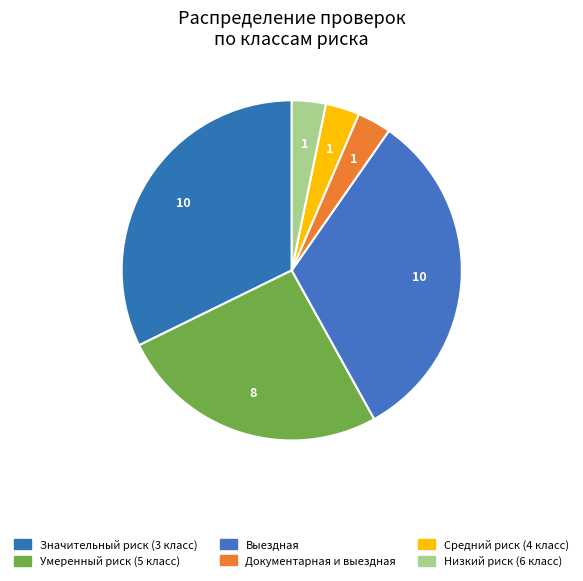

To the nearest percent, what is the average slice percentage?

17%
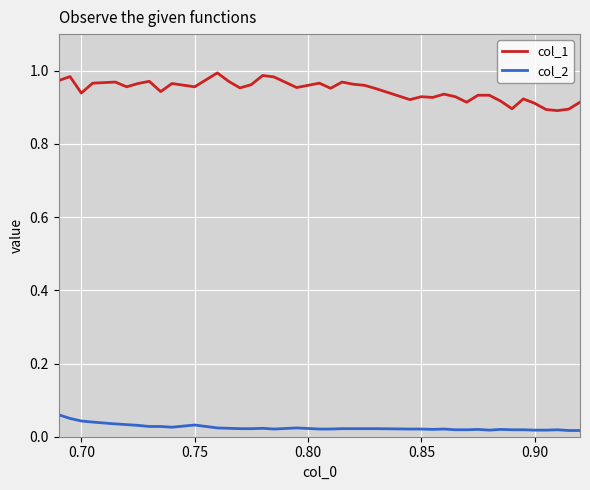

Rank the series by their average value, from lowest to highest.

col_2, col_1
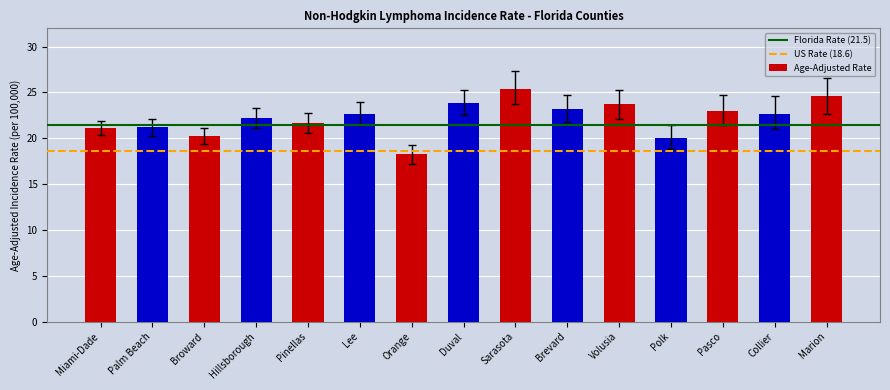

What is the maximum value shown in the chart?

25.4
★ ★ ★ ★ ★
Reproduce these records word for word, leaving out the pictures.

To the nearest percent, what is the average slice percentage?

17%

Rank the series by their average value, from lowest to highest.

col_2, col_1

What is the maximum value shown in the chart?

25.4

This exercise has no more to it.